Hypothesis-free pathogen identification enabled by NGS provides some benefits over traditional microbiology workflows, such as a faster turnaround time compared to culture and usually higher sensitivity, Sweeney added.
"On the other hand, NGS … is not nearly as fast or cheap as traditional targeted infection diagnostics," he said. "It may be faster than culture, but culture is way too slow for early workflows, and NGS is far more daunting to interpret than standard tests."
As a result, future infectious disease workflows for acutely ill patients may include NGS, but they are likely to first leverage a rapid host response test, such as Inflammatix's, to determine whether further testing is needed, said Sweeney.
Molecular testing is likely to be the next choice for clinicians when additional testing is needed, Sweeney said, adding, "NGS will serve as a backstop for therapy failures or be used for the diagnosis of highly complex patients such as those who are immunocompromised."

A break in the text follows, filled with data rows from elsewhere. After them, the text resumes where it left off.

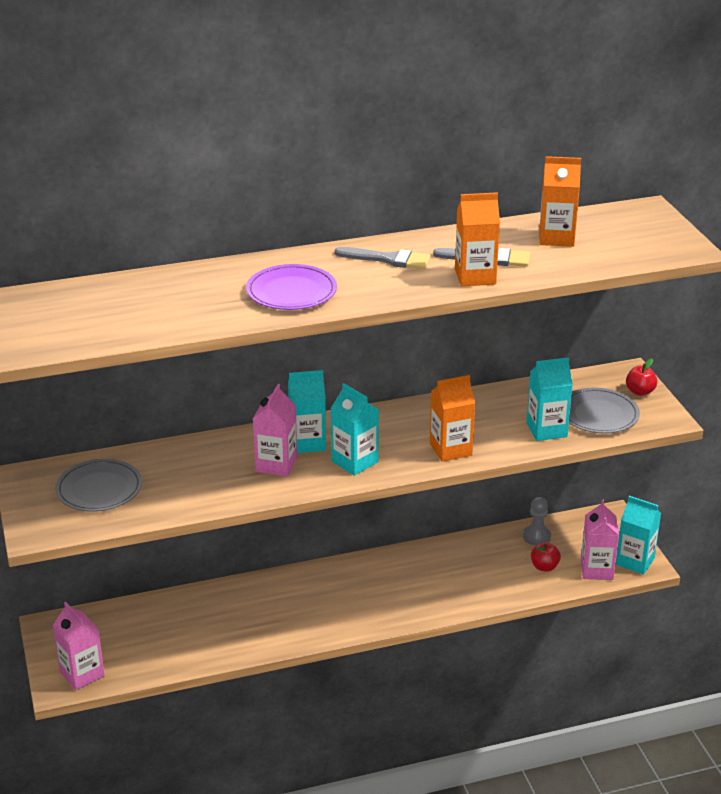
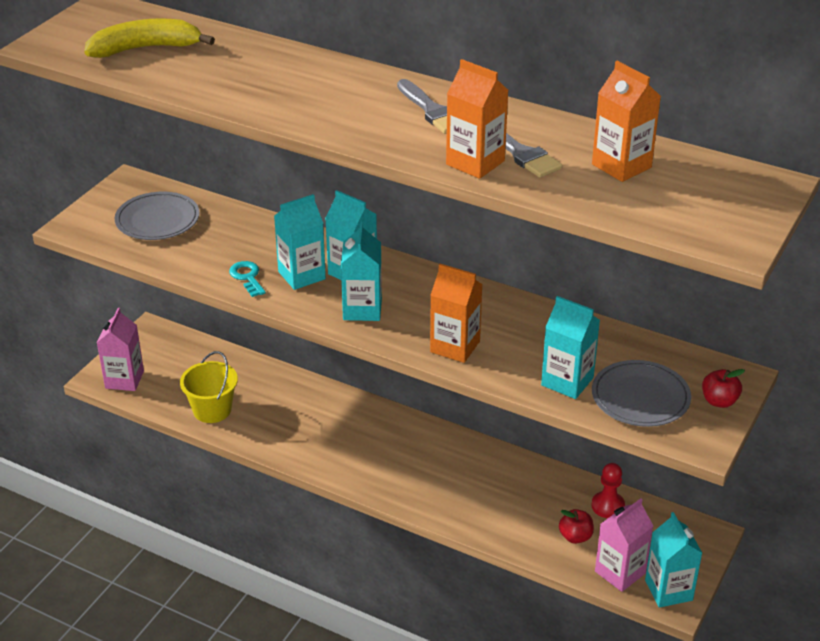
camera: 45 degrees right, 5 degrees up
(102, 314) = (145, 48): none -> yellow banana
(188, 649) = (212, 410): none -> yellow bucket
(239, 488) = (247, 277): none -> turquoise key
(276, 464) = (301, 275): pink carton -> turquoise carton
(291, 292) = (304, 99): purple plate -> none
(536, 536) = (608, 506): grey pawn -> red pawn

Pathogenomix has not yet decided on the pricing for its test, but Risley noted that declining prices for sequencing systems makes them more affordable for microbiology labs.
He added that Pathogenomix intends to engage in discussions with payors about potential reimbursement for Patho-Seq and to clarify the potential cost savings that could result from its implementation.
While it continues pursuing Patho-Seq authorization, the company also analyzes NGS files for reference laboratories as well as hospital labs looking to obtain results for laboratory-developed tests.
Risley said that since the firm was founded in 2016, it has analyzed more than 400,000 sequenced files for laboratories in the US and Europe.
Pathogenomix also eventually plans to seek regulatory approval for Patho-Seq in Europe, and is in discussions with unnamed IVD companies that may be interested in partnering with it to commercialize the platform in the US and abroad, Risley said.